There’s a Grey’s Anatomy episode called, “Sanctuary” that’s one of the most powerful pieces of television ever written in my opinion. In voiceover, Meredith talks about the hospital being her church, her home and the place she loved most in all the world.

That’s how I feel about my church. I love it. It’s my sanctuary. My home. It’s messy, and stressful, and there are stupid people that bug the snot out of me some days. I know they feel the same way about me. That’s just fine. We’re stuck with each other for all eternity, so we better get used to it.

It’s also majestic and reverent, and gives me a sense of home and belonging that makes me feel connected and peaceful. We’re the youngest family in the congregation – most of our membership is well into their 60’s and 70’s. Our girls are the youngest confirmed members. Being such a hipster family, one wonders how and why we are so deeply rooted in this congregation. Sure, Ken’s the Youth Director, but really – he could do that at any church.

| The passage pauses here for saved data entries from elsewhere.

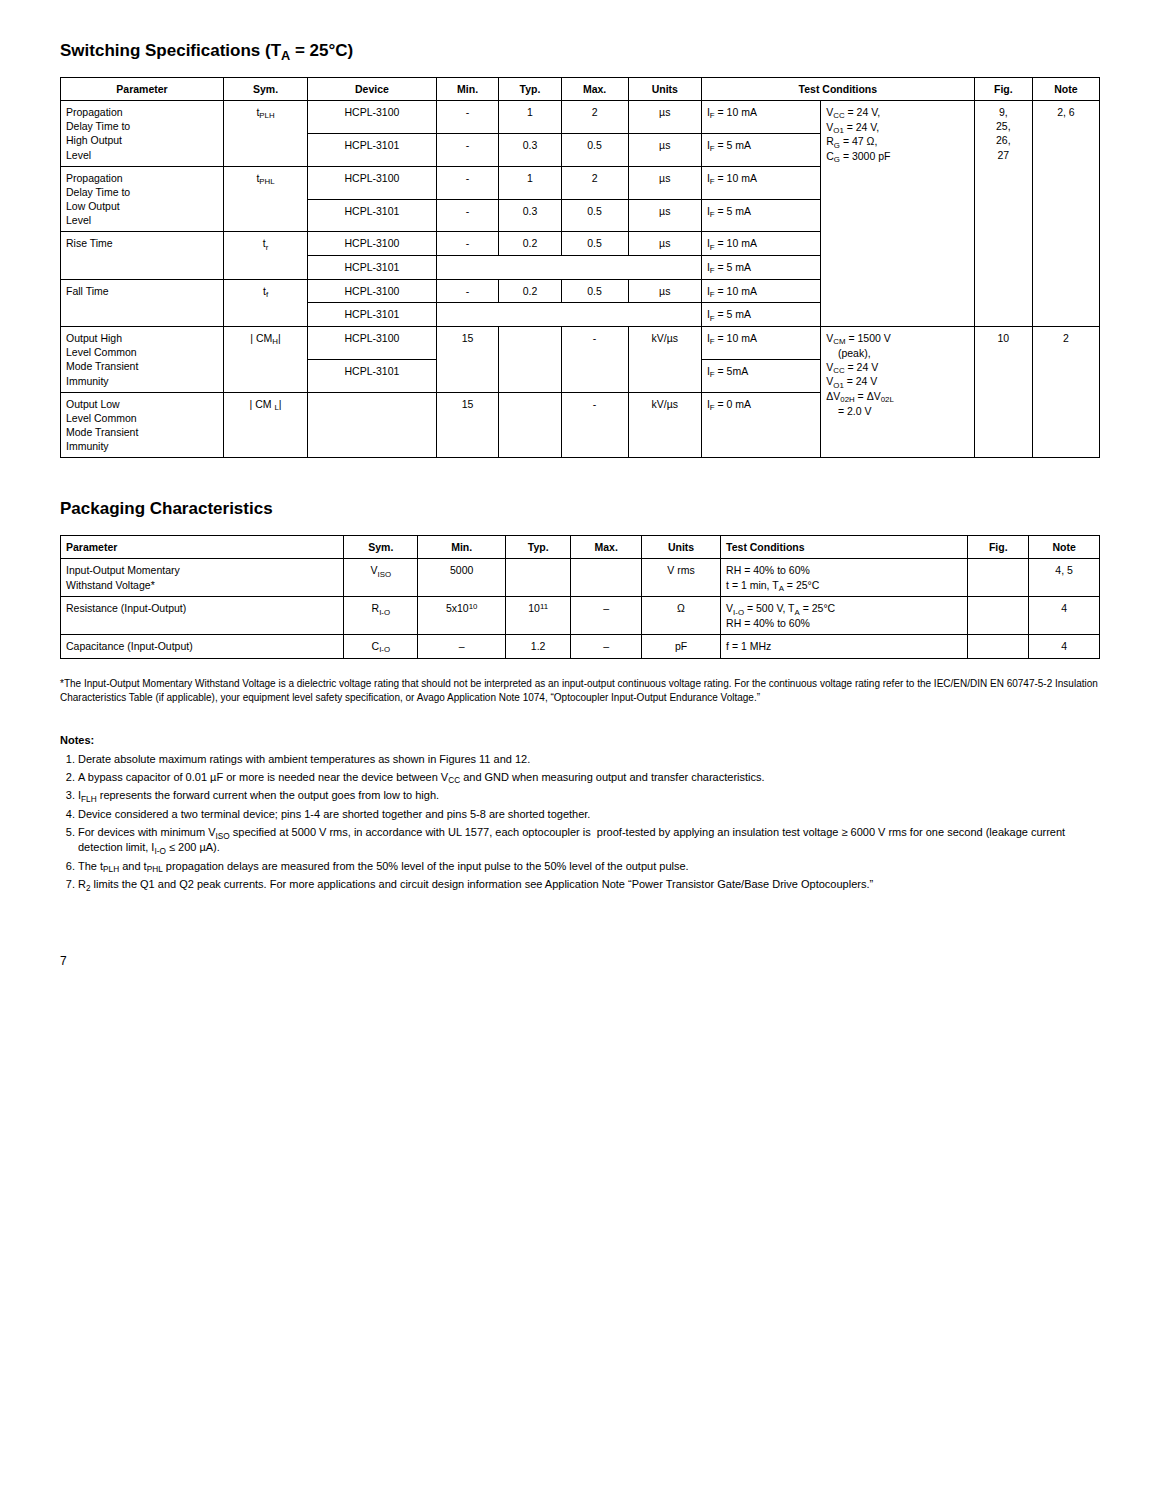Switching Specifications (TA = 25°C)
| Parameter | Sym. | Device | Min. | Typ. | Max. | Units | Test Conditions | Fig. | Note |
| --- | --- | --- | --- | --- | --- | --- | --- | --- | --- |
| Propagation Delay Time to High Output Level | t PLH | HCPL-3100 | - | 1 | 2 | µs | I F = 10 mA | V CC = 24 V, V O1 = 24 V, R G = 47 Ω, C G = 3000 pF | 9, 25, 26, 27 | 2, 6 |
| HCPL-3101 | - | 0.3 | 0.5 | µs | I F = 5 mA |
| Propagation Delay Time to Low Output Level | t PHL | HCPL-3100 | - | 1 | 2 | µs | I F = 10 mA |
| HCPL-3101 | - | 0.3 | 0.5 | µs | I F = 5 mA |
| Rise Time | t r | HCPL-3100 | - | 0.2 | 0.5 | µs | I F = 10 mA |
| HCPL-3101 | | | | | I F = 5 mA |
| Fall Time | t f | HCPL-3100 | - | 0.2 | 0.5 | µs | I F = 10 mA |
| HCPL-3101 | | | | | I F = 5 mA |
| Output High Level Common Mode Transient Immunity | / CM H / | HCPL-3100 | 15 | | - | kV/µs | I F = 10 mA | V CM = 1500 V (peak), V CC = 24 V V O1 = 24 V ΔV 02H = ΔV 02L = 2.0 V | 10 | 2 |
| HCPL-3101 | I F = 5mA |
| Output Low Level Common Mode Transient Immunity | / CM L / | | 15 | | - | kV/µs | I F = 0 mA |
Packaging Characteristics
| Parameter | Sym. | Min. | Typ. | Max. | Units | Test Conditions | Fig. | Note |
| --- | --- | --- | --- | --- | --- | --- | --- | --- |
| Input-Output Momentary Withstand Voltage* | V ISO | 5000 | | | V rms | RH = 40% to 60% t = 1 min, T A = 25°C | | 4, 5 |
| Resistance (Input-Output) | R I-O | 5x10 10 | 10 11 | – | Ω | V I-O = 500 V, T A = 25°C RH = 40% to 60% | | 4 |
| Capacitance (Input-Output) | C I-O | – | 1.2 | – | pF | f = 1 MHz | | 4 |
*The Input-Output Momentary Withstand Voltage is a dielectric voltage rating that should not be interpreted as an input-output continuous voltage rating. For the continuous voltage rating refer to the IEC/EN/DIN EN 60747-5-2 Insulation Characteristics Table (if applicable), your equipment level safety specification, or Avago Application Note 1074, “Optocoupler Input-Output Endurance Voltage.”
Notes:
Derate absolute maximum ratings with ambient temperatures as shown in Figures 11 and 12.
A bypass capacitor of 0.01 µF or more is needed near the device between VCC and GND when measuring output and transfer characteristics.
IFLH represents the forward current when the output goes from low to high.
Device considered a two terminal device; pins 1-4 are shorted together and pins 5-8 are shorted together.
For devices with minimum VISO specified at 5000 V rms, in accordance with UL 1577, each optocoupler is proof-tested by applying an insulation test voltage ≥ 6000 V rms for one second (leakage current detection limit, II-O ≤ 200 µA).
The tPLH and tPHL propagation delays are measured from the 50% level of the input pulse to the 50% level of the output pulse.
R2 limits the Q1 and Q2 peak currents. For more applications and circuit design information see Application Note “Power Transistor Gate/Base Drive Optocouplers.”
7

It’s the roots. It’s the deep familial roots. It’s knowing there are others to catch you when you fall – and also laugh with you, and sometimes at you. With silent permission, of course, because you’ll do the same thing with and for and to them. It’s dinners brought over when you’re sick. It’s fighting over the best looking bulletin, and who left the dadgum air conditioning on? It’s crying together when someone dies, or when someone breaks into your church to steal – when you would have given it to them. It’s feeling like you’re living a big scary life – but there’s a safety net below.

Today is Ash Wednesday. It’s the day when we, as Presbyterians, begin Lent. Like so many Christians around the world, we consider how we can repent, regroup, and rededicate our lives to God. It’s a reminder that we’re ashes to ashes and dust to dust – but as Pastor Tricia reminded us this morning – it’s comforting because those ashes and dust are part of the earth – which wholly and solely belongs to God. And so we too belong to God.

Someone asked me once how I got used to “reciting” the prayers we say and didn’t that feel “manufactured?” We say what we believe each week. We have ashes placed on our heads. We take communion. There was a time I thought that it was all a little groundhog day, too. It was odd to recite things, but a still small idea came to me in the middle of a service, just before we decided to join the church. It was the deep peacethat came from knowing that other brothers and sisters of faith all around the world were believing and saying the same things and those things had been said for thousands of years and rather than that feeling like a ritual, it became a cord of belonging. A connectedness throughout time – connecting me to others by just onedegree of separation.

I am honored to call myself a follower of Christ. I’m happy to call myself a Presbyterian, but I really choose to be a Presbymergent – an emergent Presbyterian that holds fast to the ancient, as well as embraces the conversations of today. The ashes of yesterday with the ashes of today – all belonging to God.